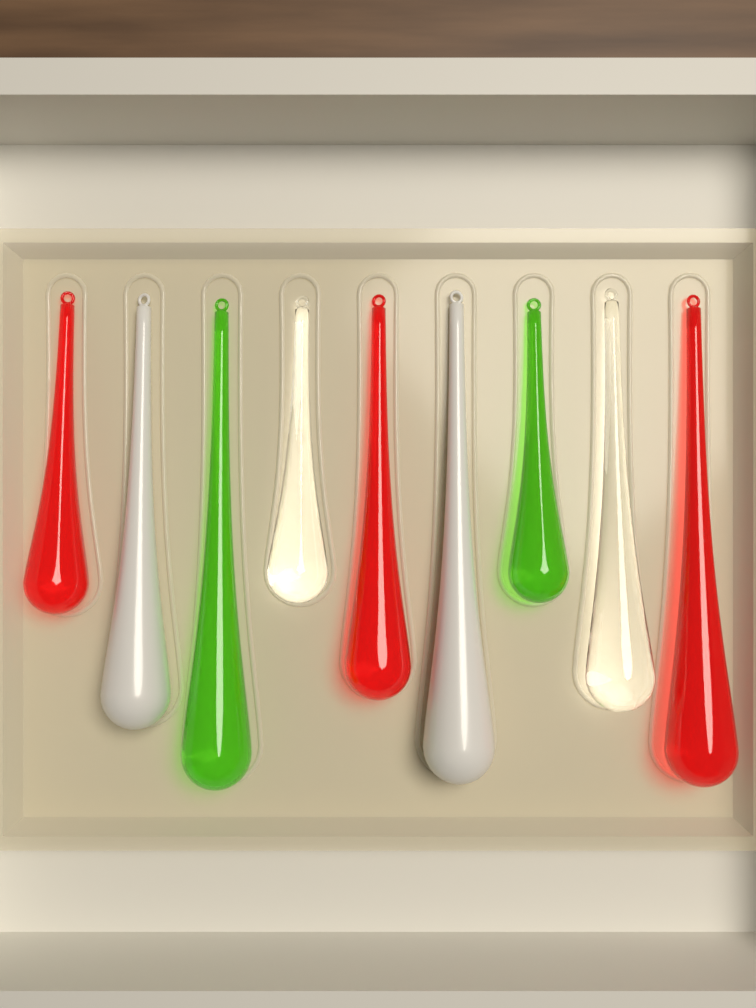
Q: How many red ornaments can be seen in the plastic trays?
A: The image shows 3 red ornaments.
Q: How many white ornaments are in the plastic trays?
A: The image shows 2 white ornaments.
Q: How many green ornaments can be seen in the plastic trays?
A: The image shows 2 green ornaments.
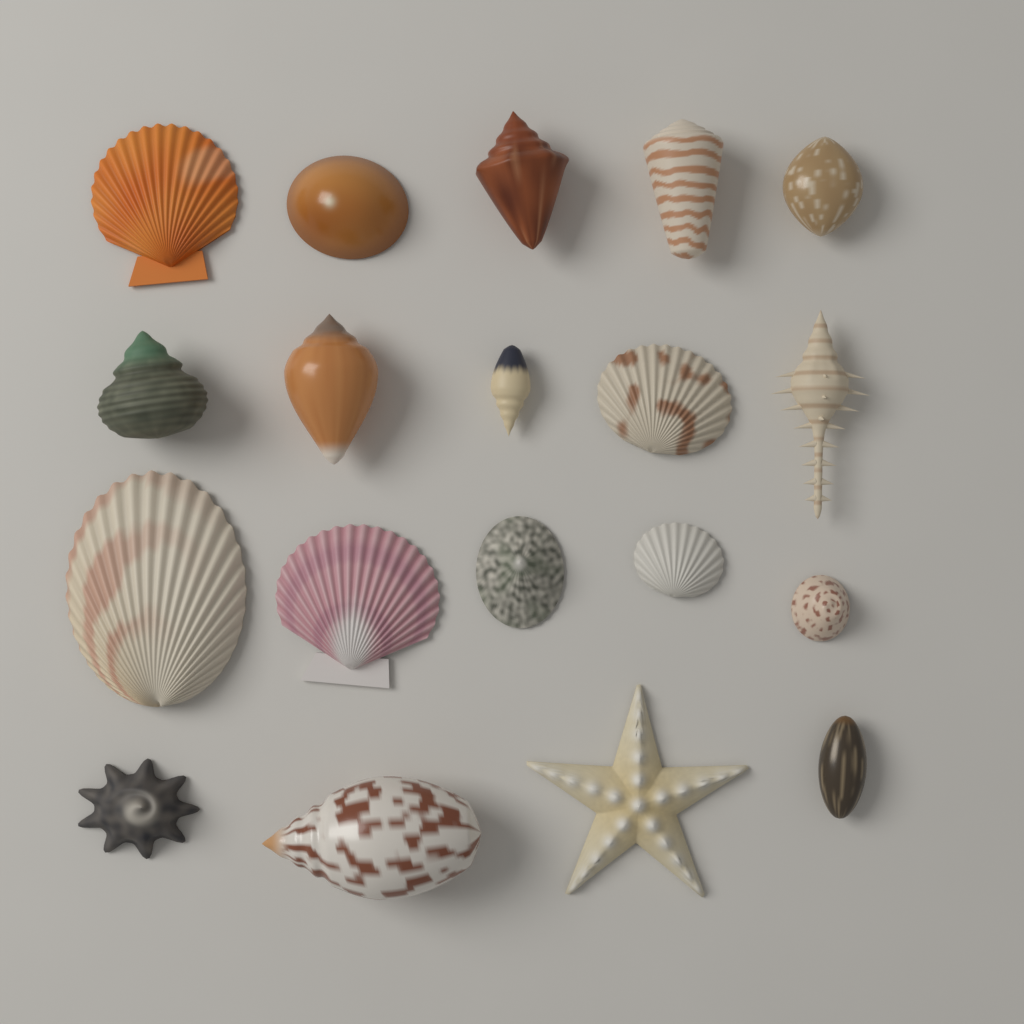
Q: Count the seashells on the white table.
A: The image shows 18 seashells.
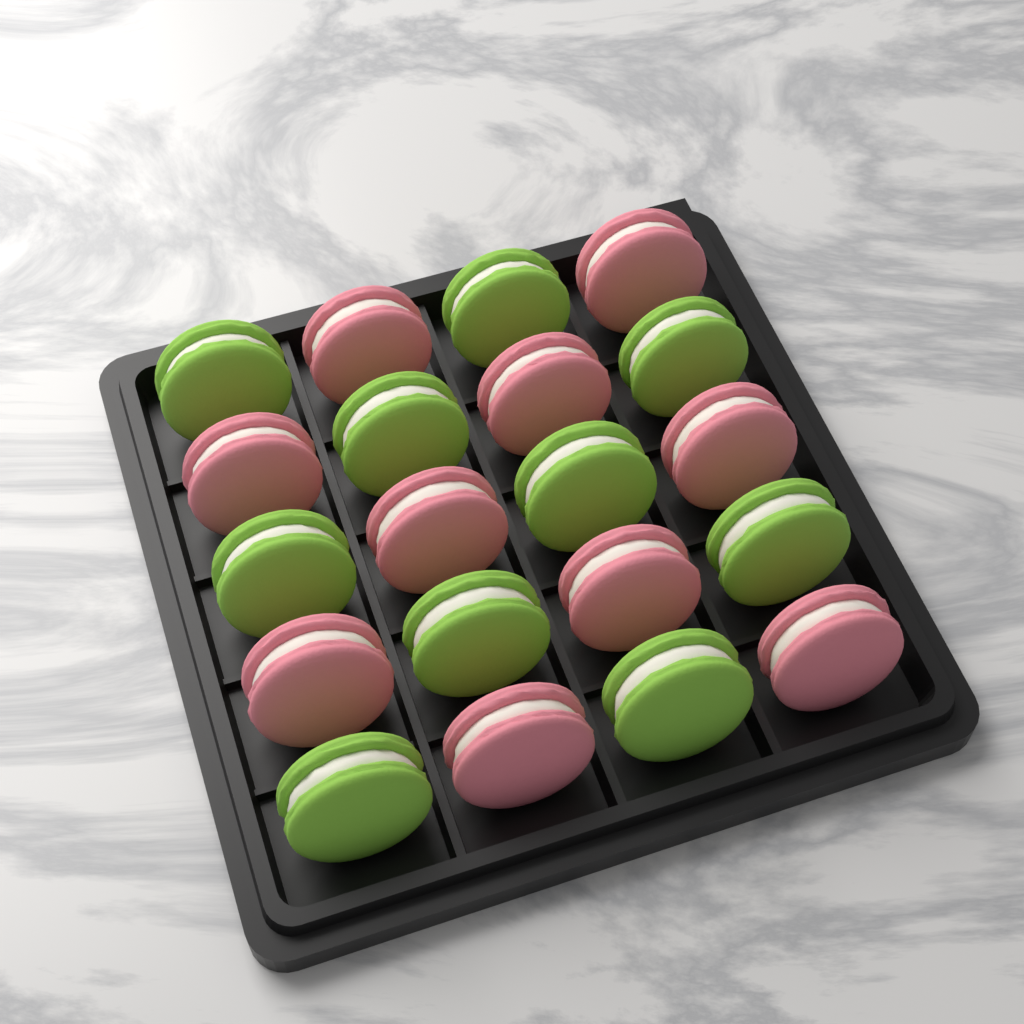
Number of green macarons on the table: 10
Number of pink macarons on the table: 10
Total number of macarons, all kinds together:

════

• _OBJECTIVE_: Put every line of the records above into a numbered list, skipping blank lines and leaving out the pictures.

• _SOLVED PROBLEM_:
1. Q: How many red ornaments can be seen in the plastic trays?
2. A: The image shows 3 red ornaments.
3. Q: How many white ornaments are in the plastic trays?
4. A: The image shows 2 white ornaments.
5. Q: How many green ornaments can be seen in the plastic trays?
6. A: The image shows 2 green ornaments.
7. Q: Count the seashells on the white table.
8. A: The image shows 18 seashells.
9. Number of green macarons on the table: 10
10. Number of pink macarons on the table: 10
11. Total number of macarons, all kinds together:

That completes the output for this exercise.